A panic is an unrecoverable error that terminates normal execution.

17.2.1 Implicit panics

The following operations cause implicit panics:

Operation	Condition	Panic message
List index	Index out of bounds	”index out of bounds: index N, length M”
String index	Index out of bounds	”index out of bounds: index N, length M”
`.unwrap()`	Called on `None`	”called unwrap on None”
`.unwrap()`	Called on `Err(e)`	”called unwrap on Err: {e}“
Division	Divisor is zero	”division by zero”
Modulo	Divisor is zero	”modulo by zero”
Integer arithmetic	Result overflows `int` range	”integer overflow in {operation}“
Division/modulo	`int.min / -1` or `int.min % -1`	”integer overflow in {operation}“

17.2.2 Explicit panic

The panic function triggers a panic explicitly:

panic(message)

panic has return type Never and never returns normally:

let x: int = if valid then value else panic("invalid state");

17.2.3 Panic behavior

When a panic occurs:

Error message is recorded with source location
Stack trace is captured
If inside catch(...), control transfers to the catch
Otherwise, message and trace print to stderr, program exits with code 1

17.2.4 Panic message format

Panic messages include the source location where the panic occurred:

<message> at <file>:<line>:<column>

For example:

panic(msg: "invalid state")
// Produces: "invalid state at src/main.ori:42:5"

This format applies to both explicit panic() calls and implicit panics (index out of bounds, division by zero, etc.).

17.2.5 PanicInfo type

The PanicInfo type contains structured information about a panic:

type PanicInfo = {
    message: str,
    location: TraceEntry,
    stack_trace: [TraceEntry],
    thread_id: Option<int>,
}

Field	Description
`message`	The panic message string
`location`	Source location where the panic occurred
`stack_trace`	Full call stack at panic time
`thread_id`	Task identifier if in concurrent context

PanicInfo is available in the prelude. It implements Printable and Debug:

impl PanicInfo: Printable {
    @to_str (self) -> str =
        `panic at {self.location.file}:{self.location.line}:{self.location.column}: {self.message}`;
}

NOTE The catch pattern returns Result<T, str>, not Result<T, PanicInfo>. PanicInfo is available for custom panic handlers via the optional @panic entry point.

17.3 Integer overflow

Integer arithmetic panics on overflow:

let max: int = 9223372036854775807;  // max signed 64-bit
let result = catch(expr: max + 1);   // Err("integer overflow")
::::::::
Activity list:
- A) In the panic documentation, the line `let x: int = if valid then value else panic("invalid state");` uses `panic` as one branch of an expression assigned to an `int`. According to the documentation, what property of `panic` allows this?
- B) Proceed with the panic documentation from the point where it stops.
The material that comes after the panic documentation has no connection to it.
::::::::
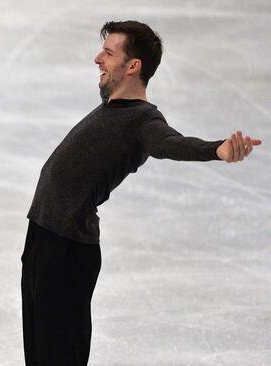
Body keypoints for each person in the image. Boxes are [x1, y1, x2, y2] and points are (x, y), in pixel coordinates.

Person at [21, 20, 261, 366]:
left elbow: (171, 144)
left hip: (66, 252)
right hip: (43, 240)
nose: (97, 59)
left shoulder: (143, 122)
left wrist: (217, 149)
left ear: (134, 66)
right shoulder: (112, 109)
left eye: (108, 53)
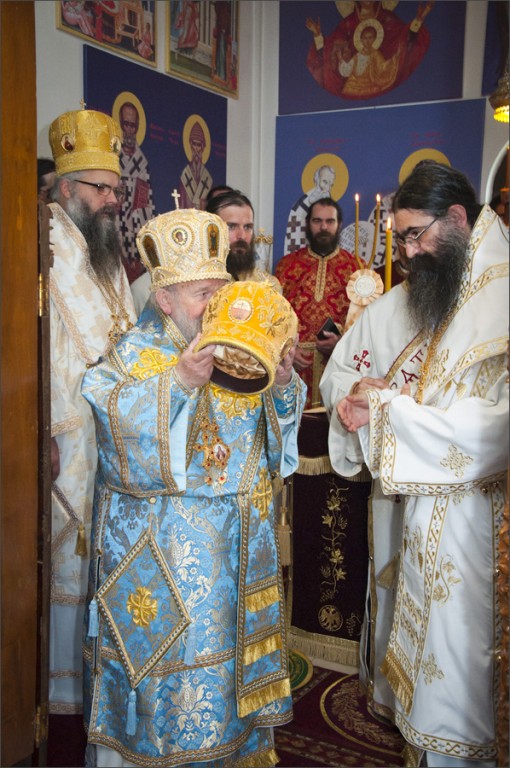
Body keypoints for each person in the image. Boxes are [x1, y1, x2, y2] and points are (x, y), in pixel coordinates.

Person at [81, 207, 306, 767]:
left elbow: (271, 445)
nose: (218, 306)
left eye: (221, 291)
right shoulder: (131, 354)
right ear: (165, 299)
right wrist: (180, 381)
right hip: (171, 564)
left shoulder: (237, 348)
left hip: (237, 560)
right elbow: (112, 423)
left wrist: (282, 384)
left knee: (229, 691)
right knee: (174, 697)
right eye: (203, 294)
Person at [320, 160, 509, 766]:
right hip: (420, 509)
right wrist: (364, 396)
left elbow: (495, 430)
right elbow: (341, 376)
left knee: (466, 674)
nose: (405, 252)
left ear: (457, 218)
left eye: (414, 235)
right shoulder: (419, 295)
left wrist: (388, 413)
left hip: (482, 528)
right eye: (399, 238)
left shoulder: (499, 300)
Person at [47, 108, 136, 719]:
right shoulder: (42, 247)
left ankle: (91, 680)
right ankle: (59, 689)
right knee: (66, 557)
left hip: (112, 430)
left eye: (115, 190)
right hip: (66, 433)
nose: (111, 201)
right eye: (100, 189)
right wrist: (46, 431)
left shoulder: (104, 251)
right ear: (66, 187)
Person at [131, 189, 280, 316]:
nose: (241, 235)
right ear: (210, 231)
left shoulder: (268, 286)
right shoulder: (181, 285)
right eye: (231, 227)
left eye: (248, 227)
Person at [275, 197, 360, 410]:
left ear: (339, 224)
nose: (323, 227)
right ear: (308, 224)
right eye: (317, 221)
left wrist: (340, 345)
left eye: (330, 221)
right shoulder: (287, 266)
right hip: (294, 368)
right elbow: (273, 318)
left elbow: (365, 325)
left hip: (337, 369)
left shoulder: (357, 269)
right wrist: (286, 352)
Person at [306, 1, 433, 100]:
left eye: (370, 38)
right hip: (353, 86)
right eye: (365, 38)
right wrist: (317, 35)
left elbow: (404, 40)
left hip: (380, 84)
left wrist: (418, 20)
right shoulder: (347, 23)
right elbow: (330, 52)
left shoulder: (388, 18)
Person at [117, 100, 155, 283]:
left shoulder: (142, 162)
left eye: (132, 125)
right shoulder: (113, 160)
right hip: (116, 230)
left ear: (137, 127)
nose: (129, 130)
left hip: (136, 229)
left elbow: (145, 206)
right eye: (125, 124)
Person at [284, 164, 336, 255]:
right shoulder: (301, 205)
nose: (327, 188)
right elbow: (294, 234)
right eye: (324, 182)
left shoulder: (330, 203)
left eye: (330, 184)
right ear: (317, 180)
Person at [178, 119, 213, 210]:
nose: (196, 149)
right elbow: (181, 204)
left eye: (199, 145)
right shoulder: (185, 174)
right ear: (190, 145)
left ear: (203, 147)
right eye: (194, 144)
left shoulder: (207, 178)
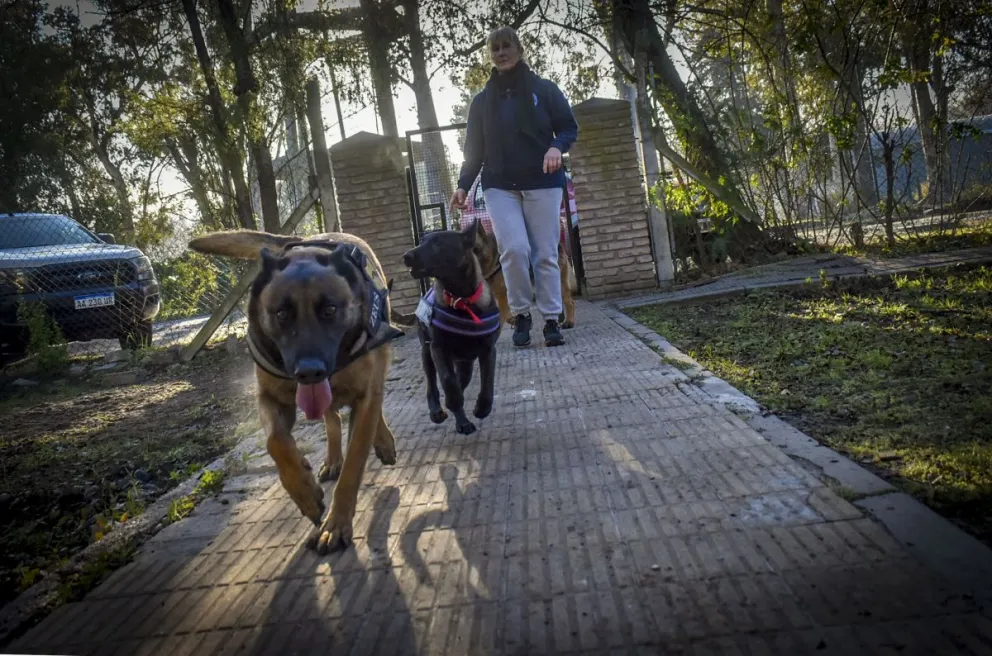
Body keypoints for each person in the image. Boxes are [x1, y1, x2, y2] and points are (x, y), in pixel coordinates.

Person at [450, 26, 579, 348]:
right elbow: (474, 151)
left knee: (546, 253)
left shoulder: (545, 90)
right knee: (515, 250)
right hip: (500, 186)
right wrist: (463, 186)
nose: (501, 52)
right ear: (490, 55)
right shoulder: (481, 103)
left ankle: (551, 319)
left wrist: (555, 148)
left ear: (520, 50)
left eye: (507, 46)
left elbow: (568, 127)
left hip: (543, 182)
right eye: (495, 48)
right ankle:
::::::::
Answers by task:
- A) It is allowed because `panic` has return type Never and never returns normally.

- B)
Addition, subtraction, multiplication, and negation all panic on overflow. Programs requiring wrapping or saturating arithmetic should use methods from std.math.

17.4 Catching panics

The catch pattern captures panics and converts them to Result<T, str>:

let result = catch(expr: dangerous_operation());
// result: Result<T, str>

match result {
    Ok(value) -> use(value),
    Err(msg) -> handle_error(msg),
}

If the expression evaluates successfully, catch returns Ok(value). If the expression panics, catch returns Err(message) where message is the panic message string.

17.4.1 Nested catch

catch expressions may be nested. A panic propagates to the innermost enclosing catch:

catch(expr: {
    let x = catch(expr: may_panic())?,  // inner catch
    process(x),                          // may also panic
})
// outer catch handles panics from process()

17.4.2 Limitations

catch cannot recover from:

Process-level signals (SIGKILL, SIGSEGV)
Out of memory conditions
Stack overflow

These conditions terminate the program immediately.

17.5 Panic assertions

The prelude provides two functions for testing panic behavior:

17.5.1 `assert_panics`

assert_panics(f: () -> void) -> void

assert_panics evaluates the thunk f. If f panics, the assertion succeeds. If f returns normally, assert_panics itself panics with the message "assertion failed: expected panic but succeeded".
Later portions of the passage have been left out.